Mason Greenwood is no exception.

Greenwood, an outstanding soccer player, has received praise and been offered riches from a young age due to his sporting talent.

Growing up never being told no and later avoiding accountability due to a privileged life of soccer-acquired wealth and respect, the talented sportsman has assaulted his partner with no remorse.

Earlier this month pictures and an audio file were leaked showing Harriet Robson, Greenwood’s girlfriend, with bruises and cuts, allegedly at the hands of Greenwood.

In the audio file, which appears to be Greenwood and Robson, you can hear a woman say, ‘I don’t want to have sex’ and a man’s voice responding, ‘I don’t care.’ The man can also be heard saying, “I asked you politely, and you wouldn’t do it, so what else do you want me to do?”.

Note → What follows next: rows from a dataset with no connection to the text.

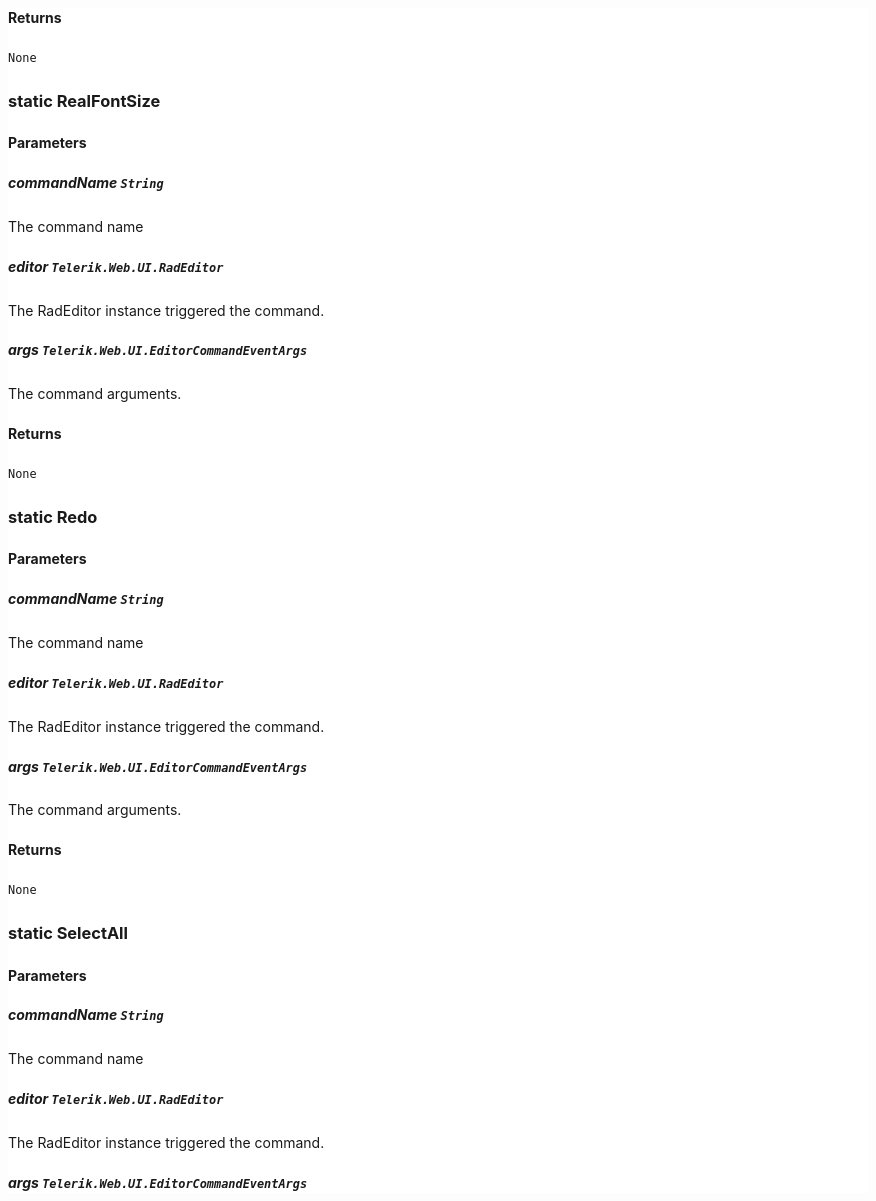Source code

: #### Returns

`None` 

### static RealFontSize 

#### Parameters

##### commandName `String`

The command name

##### editor `Telerik.Web.UI.RadEditor`

The RadEditor instance triggered the command.

##### args `Telerik.Web.UI.EditorCommandEventArgs`

The command arguments.

#### Returns

`None` 

### static Redo 

#### Parameters

##### commandName `String`

The command name

##### editor `Telerik.Web.UI.RadEditor`

The RadEditor instance triggered the command.

##### args `Telerik.Web.UI.EditorCommandEventArgs`

The command arguments.

#### Returns

`None` 

### static SelectAll 

#### Parameters

##### commandName `String`

The command name

##### editor `Telerik.Web.UI.RadEditor`

The RadEditor instance triggered the command.

##### args `Telerik.Web.UI.EditorCommandEventArgs`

Each story of assault that has come to light publicly over the past few years has been amplified by a fire-like spread online, adding to the fear of victims coming forward.

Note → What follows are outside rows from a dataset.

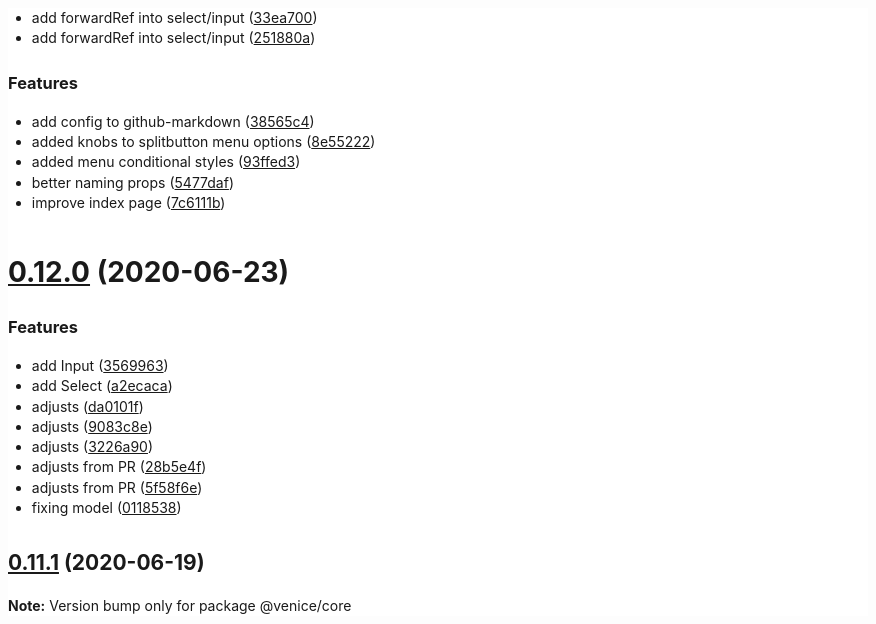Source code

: * add forwardRef into select/input ([33ea700](https://github.com/juntossomosmais/venice/commit/33ea700a19ac2cb7461f6cf01e569d28a19cc202))
* add forwardRef into select/input ([251880a](https://github.com/juntossomosmais/venice/commit/251880a3873f8c9462adfb2b58e4ba8cca5840f0))


### Features

* add config to github-markdown ([38565c4](https://github.com/juntossomosmais/venice/commit/38565c44038cad9b653862b7864aaf75736e0365))
* added knobs to splitbutton menu options ([8e55222](https://github.com/juntossomosmais/venice/commit/8e552222f98566327a026f3000a1c30c4710cfc8))
* added menu conditional styles ([93ffed3](https://github.com/juntossomosmais/venice/commit/93ffed35320b809e1e899ece23bea115fc6bc900))
* better naming props ([5477daf](https://github.com/juntossomosmais/venice/commit/5477daf5049d32df5d04d4b7ce888614e8ecbe58))
* improve index page ([7c6111b](https://github.com/juntossomosmais/venice/commit/7c6111b8dec5ed777005115229189f78448c4bf2))





# [0.12.0](https://github.com/juntossomosmais/venice/compare/@venice/core@0.11.1...@venice/core@0.12.0) (2020-06-23)


### Features

* add Input ([3569963](https://github.com/juntossomosmais/venice/commit/3569963a53f0c400dd88d0025b8fce992daece89))
* add Select ([a2ecaca](https://github.com/juntossomosmais/venice/commit/a2ecaca715f8593926e77cfc5e10a7d17b41739a))
* adjusts ([da0101f](https://github.com/juntossomosmais/venice/commit/da0101fc53d9f4f17034ac01df6fa014cde9ea50))
* adjusts ([9083c8e](https://github.com/juntossomosmais/venice/commit/9083c8e1af66826c24adb46f8f43cec57561971e))
* adjusts ([3226a90](https://github.com/juntossomosmais/venice/commit/3226a90fcf763f50f5d207248f17a6806f49798f))
* adjusts from PR ([28b5e4f](https://github.com/juntossomosmais/venice/commit/28b5e4f9d2064d7fa820bc7f665fc9987966a62e))
* adjusts from PR ([5f58f6e](https://github.com/juntossomosmais/venice/commit/5f58f6eeb3a3880baa02388e5a4fd3aa38301a6e))
* fixing model ([0118538](https://github.com/juntossomosmais/venice/commit/011853857e1edaf8ac689b7e1489d6f0642caca6))





## [0.11.1](https://github.com/juntossomosmais/venice/compare/@venice/core@0.11.0...@venice/core@0.11.1) (2020-06-19)

**Note:** Version bump only for package @venice/core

Lauren Beirne, a student in the University of Limerick said, “The difference is that Harriet will get to claim back her humanity if Mason gets convicted. Ashling’s story ends with her tragedy and unfortunately that’s what people are most likely to remember.”

Many online have used the murder of Ashling Murphy and the abuse of Harriet Robson to push for change in our society.

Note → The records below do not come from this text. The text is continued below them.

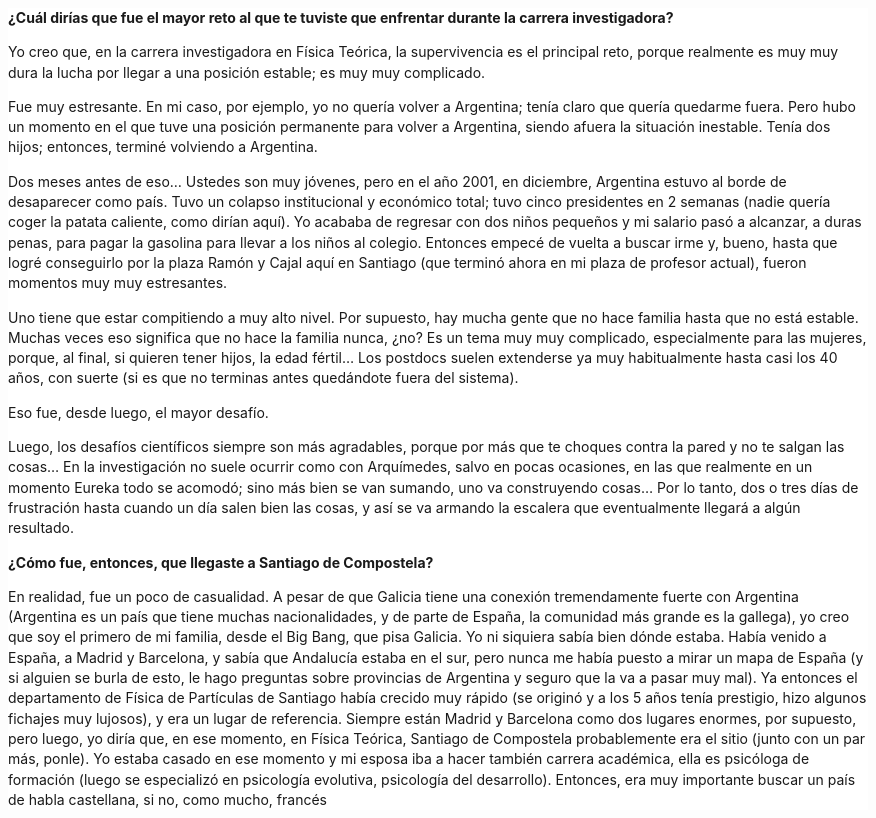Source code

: <p>
<b>¿Cuál dirías que fue el mayor reto al que te tuviste que enfrentar durante la carrera 
investigadora? </b>
</p>

<p>
Yo creo que, en la carrera investigadora en Física Teórica, la supervivencia es el principal reto, 
porque realmente es muy muy dura la lucha por llegar a una posición estable; es muy muy 
complicado.
</p>

<p>
Fue muy estresante. En mi caso, por ejemplo, yo no quería volver a Argentina; tenía claro que 
quería quedarme fuera. Pero hubo un momento en el que tuve una posición permanente para 
volver a Argentina, siendo afuera la situación inestable. Tenía dos hijos; entonces, terminé 
volviendo a Argentina.
</p>
<p>
Dos meses antes de eso… Ustedes son muy jóvenes, pero en el año 2001, en diciembre, 
Argentina estuvo al borde de desaparecer como país. Tuvo un colapso institucional y 
económico total; tuvo cinco presidentes en 2 semanas (nadie quería coger la patata caliente, 
como dirían aquí). Yo acababa de regresar con dos niños pequeños y mi salario pasó a 
alcanzar, a duras penas, para pagar la gasolina para llevar a los niños al colegio. 
Entonces empecé de vuelta a buscar irme y, bueno, hasta que logré conseguirlo por la plaza 
Ramón y Cajal aquí en Santiago (que terminó ahora en mi plaza de profesor actual), fueron 
momentos muy muy estresantes.
</p>
<p>
Uno tiene que estar compitiendo a muy alto nivel. Por supuesto, hay mucha gente que no hace 
familia hasta que no está estable. Muchas veces eso significa que no hace la familia nunca, 
¿no? Es un tema muy muy complicado, especialmente para las mujeres, porque, al final, si 
quieren tener hijos, la edad fértil… Los postdocs suelen extenderse ya muy habitualmente 
hasta casi los 40 años, con suerte (si es que no terminas antes quedándote fuera del sistema).
</p>
<p>
Eso fue, desde luego, el mayor desafío. 
</p>
<p>
Luego, los desafíos científicos siempre son más agradables, porque por más que te choques 
contra la pared y no te salgan las cosas… En la investigación no suele ocurrir como con 
Arquímedes, salvo en pocas ocasiones, en las que realmente en un momento Eureka todo se 
acomodó; sino más bien se van sumando, uno va construyendo cosas… Por lo tanto, dos o tres 
días de frustración hasta cuando un día salen bien las cosas, y así se va armando la escalera 
que eventualmente llegará a algún resultado.
</p>
<p>
<b>¿Cómo fue, entonces, que llegaste a Santiago de Compostela? </b>
</p>
En realidad, fue un poco de casualidad. A pesar de que Galicia tiene una conexión 
tremendamente fuerte con Argentina (Argentina es un país que tiene muchas nacionalidades, 
y de parte de España, la comunidad más grande es la gallega), yo creo que soy el primero de 
mi familia, desde el Big Bang, que pisa Galicia. 
Yo ni siquiera sabía bien dónde estaba. Había venido a España, a Madrid y Barcelona, y sabía 
que Andalucía estaba en el sur, pero nunca me había puesto a mirar un mapa de España (y si 
alguien se burla de esto, le hago preguntas sobre provincias de Argentina y seguro que la va a 
pasar muy mal). 
Ya entonces el departamento de Física de Partículas de Santiago había crecido muy rápido (se 
originó y a los 5 años tenía prestigio, hizo algunos fichajes muy lujosos), y era un lugar de 
referencia. Siempre están Madrid y Barcelona como dos lugares enormes, por supuesto, pero 
luego, yo diría que, en ese momento, en Física Teórica, Santiago de Compostela 
probablemente era el sitio (junto con un par más, ponle). 
Yo estaba casado en ese momento y mi esposa iba a hacer también carrera académica, ella es 
psicóloga de formación (luego se especializó en psicología evolutiva, psicología del desarrollo). 
Entonces, era muy importante buscar un país de habla castellana, si no, como mucho, francés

One twitter user wrote, ‘Let’s stop talking about Mason Greenwood and applaud the bravery of Harriet Robson.’

Although Robson showed outstanding bravery coming forward and reporting a man with so much power, is it right for us to shift our focus from the abuser?

UL student, Ellie McCarthy, expressed the fear she had when she first came forward about her own sexual assault.

She said, “I was afraid to share my story in case I become a martyr for sexual assault. I was afraid I would have to involuntarily share my story with the world.”

Referring to Ashling Murphy, Ellie said, “If I am murdered, will I turn into a martyr? and will people forget who I was before?”

Is it fair, while Robson is already dealing with PTSD and trauma, to put her on a pedestal, without her consent, opening her up to even more online abuse than she is already facing?

Accountability is needed, in all cases of rape, domestic abuse, and murder. It should not be up to victims alone to hold their abusers accountable.

When it comes to public figures it is as important to maintain integrity and respect for the victims and not allow abusers pay their way out of accountability.

“Disgusted. Infuriated. Horrified.”

These are only a few of the emotions that UCC student and soccer fan Conor Ruth experienced when he found out why Greenwood’s name was trending on twitter.

“A hero to many, there is a power to this status – a power which Greenwood has abused.”

“Men must be better. Men must not rape. Men must not engage in the acts which perpetuate misogyny and male violence against women.

Footballers must be better. Footballers must not abuse the power and status they have gained from on-pitch exploits.”